Margaret Cavendish’s legacy
The general ambivalence towards Margaret Cavendish’s writing also has its roots in Virginia Woolf. The latter not only wrote about the Duchess in A Room of One’s Own (1929), but she had already dedicated an article to her in the Common Reader (1925).
In the former work, Woolf investigated the reasons for female hesitancy towards writing. Using Cavendish as a counterexample, a bogey to frighten clever girls, Woolf ends up in her unfair judgement of the female philosopher. Woolf mocked her as follows: “What a vision of loneliness and riot the thought of Margaret Cavendish brings to mind! as if some giant cucumber had spread itself over all the roses and carnations in the garden and choked them to death.” Some years before, Woolf’s criticism was far tenderer, yet still cruel: “There is something noble and Quixotic and high-spirited, as well as crack-brained and bird-witted, about her. Her simplicity is so open; her intelligence so active; her sympathy with fairies and animals so true and tender. She has the freakishness of an elf, the irresponsibility of some non-human creature, its heartlessness, and its charm.”

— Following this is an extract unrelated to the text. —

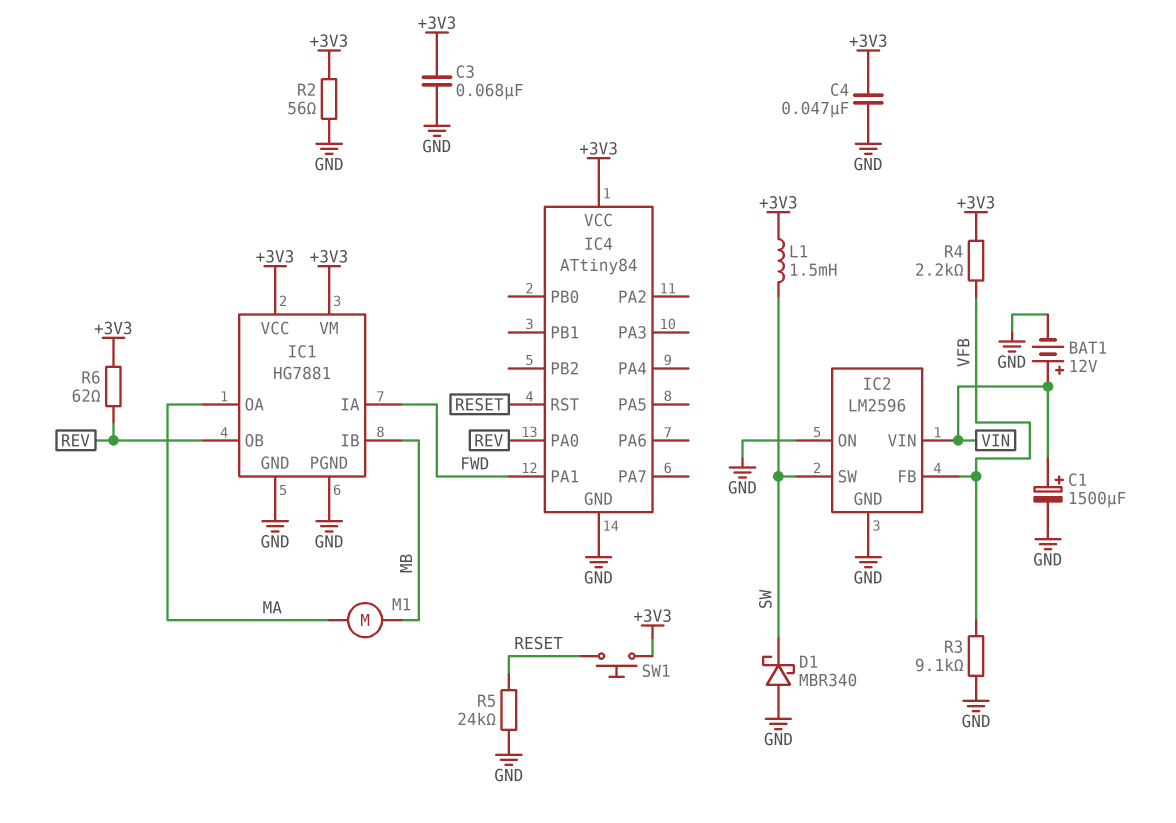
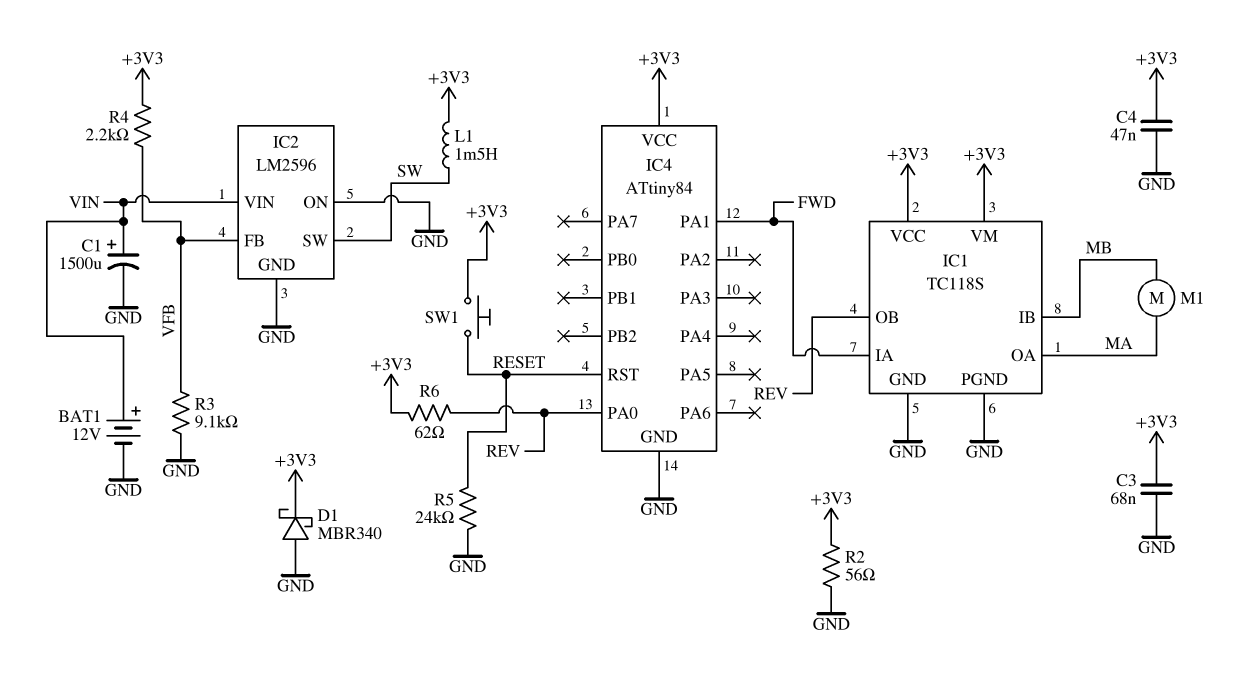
D1: schottky MBR340 (A GND, K SW) -> schottky MBR340 (A GND, K +3V3)
IC1: HG7881 -> TC118S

Was Woolf influenced by the scorn of Cavendish’s critics, or was her taste just not attuned with the duchess’s extravagant style? Either way, she finally admitted the duchess’s potential: “She should have had a microscope put in her hand. She should have been taught to look at the stars and reason scientifically. Her wits were turned with solitude and freedom. No one checked her. No one taught her.”
Today Margaret Cavendish’s legacy seems to have been recovered. The International Margaret Cavendish Society is an institution dedicated to increasing awareness of her life and work. In addition, several articles, books, and theses have been written in the last few decades which explore her life, her philosophy, and unique thought.